-I’ve never talked to a lesbian before.
-Yes you have, there are a lot of us about. Just not known about it.
My sink was blocked, and the pipes were leaking, so I called the letting agent who called the plumber who interrogated me about my sex life. So it goes. He started by asking if he could ask me a question. Yes, but I may not answer. He took an age, not seeming to find the words- I wanted to say, “spit it out, man” but left him to it. Then he told me he had seen my wigs- did I have cancer?
Odd, that, second time in five days. No, I explained, I was bald before I was thirty. It was something genetic, but not life-threatening. Doctors could not do anything about it.
-Have you ever been married?
-No.
-Why not?
He is a nosey bugger, complaining about the tea I made for him- worst tea ever, he takes two sugars and having thrown out the last sugar I possessed, as its sell-by date was ten years past, I have none. So I said, because it’s only been legal two years. He understood eventually.
-Why are you not attracted to men?
-Well, why are you not?
Honestly, this basic failure of empathy irritates me, even as I am considering my voice and wondering if he has really not read me as trans. I just- never have been. You can’t control your dreams, can you? When you were a teenager, you dreamed of women-
he looks embarrassed
-and so did I.
He started asking me about sex. What do you do? He kept badgering me. How do you do it? Do you wear a strap-on thing? No, I said. Yuck. So I told him about scissoring, and mimed with my fingers. He’s slow on the uptake: he did not realise my fingers were supposed to reference legs. Then I mentioned 69. I will not let you embarrass me.
He has been married since 1984, when he was 26. They have had their ups and downs- nearly split last year- but have stayed together.
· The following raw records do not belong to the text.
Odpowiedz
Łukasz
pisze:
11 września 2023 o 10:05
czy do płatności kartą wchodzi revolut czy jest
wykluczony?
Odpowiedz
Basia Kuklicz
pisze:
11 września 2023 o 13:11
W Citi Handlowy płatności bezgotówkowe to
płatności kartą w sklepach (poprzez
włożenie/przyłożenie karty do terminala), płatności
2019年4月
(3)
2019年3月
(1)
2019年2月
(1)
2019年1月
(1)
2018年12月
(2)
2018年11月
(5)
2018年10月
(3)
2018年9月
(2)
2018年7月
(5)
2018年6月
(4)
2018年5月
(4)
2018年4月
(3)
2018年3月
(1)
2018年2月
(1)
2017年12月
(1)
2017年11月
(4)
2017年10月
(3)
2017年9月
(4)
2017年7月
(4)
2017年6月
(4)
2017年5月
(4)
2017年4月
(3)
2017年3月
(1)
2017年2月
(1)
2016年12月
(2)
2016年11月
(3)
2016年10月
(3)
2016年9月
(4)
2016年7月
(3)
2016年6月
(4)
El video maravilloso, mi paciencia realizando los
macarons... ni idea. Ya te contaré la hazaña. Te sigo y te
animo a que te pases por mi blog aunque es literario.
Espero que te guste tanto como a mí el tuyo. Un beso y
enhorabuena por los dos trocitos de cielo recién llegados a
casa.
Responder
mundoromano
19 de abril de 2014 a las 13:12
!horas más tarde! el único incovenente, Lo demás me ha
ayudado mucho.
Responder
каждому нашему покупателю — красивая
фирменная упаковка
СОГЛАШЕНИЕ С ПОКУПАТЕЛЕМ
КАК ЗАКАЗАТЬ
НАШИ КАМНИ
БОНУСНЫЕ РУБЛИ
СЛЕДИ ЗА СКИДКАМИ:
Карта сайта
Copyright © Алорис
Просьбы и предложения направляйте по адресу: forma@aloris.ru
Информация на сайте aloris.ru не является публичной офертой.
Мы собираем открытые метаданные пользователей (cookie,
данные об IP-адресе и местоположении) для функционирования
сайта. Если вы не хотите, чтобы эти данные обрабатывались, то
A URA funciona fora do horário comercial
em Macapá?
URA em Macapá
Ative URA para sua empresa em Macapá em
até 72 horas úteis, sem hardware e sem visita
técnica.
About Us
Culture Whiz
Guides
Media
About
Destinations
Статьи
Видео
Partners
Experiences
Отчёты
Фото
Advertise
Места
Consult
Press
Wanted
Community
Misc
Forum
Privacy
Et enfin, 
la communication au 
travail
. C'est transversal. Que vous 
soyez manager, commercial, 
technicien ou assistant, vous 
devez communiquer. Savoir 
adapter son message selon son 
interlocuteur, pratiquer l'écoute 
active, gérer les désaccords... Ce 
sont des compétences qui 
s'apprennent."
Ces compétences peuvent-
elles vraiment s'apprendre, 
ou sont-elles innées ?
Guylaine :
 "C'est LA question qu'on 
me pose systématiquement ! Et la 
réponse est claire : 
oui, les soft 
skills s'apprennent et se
He also wanted to know what work I did and why I was renting. He bought his house for £90,000, but now his son and daughter need a deposit they cannot afford: £34,000 is the average deposit. He has a flagpole in his garden: the council did not like it, and told him he could not advertise, so he put a Tottenham flag on it. “When you see Spurs play, think of me.”
He has seven wigs.
-What are they like?
-Rod Stewart, Tina Turner.
-Oh, quite extrovert, then?
A Tina Turner wig. He is a cross-dresser. I don’t want to quiz him about that, and while he may have read me as trans I won’t refer to it if he won’t. Also, he has never read a book. He likes watching TV documentaries. His wife reads books. He wants to see me without my wig, and I refuse. Really, yuck. He’ll leave me alone if I put on my blonde wig for him, which he says really suits me- then he goes.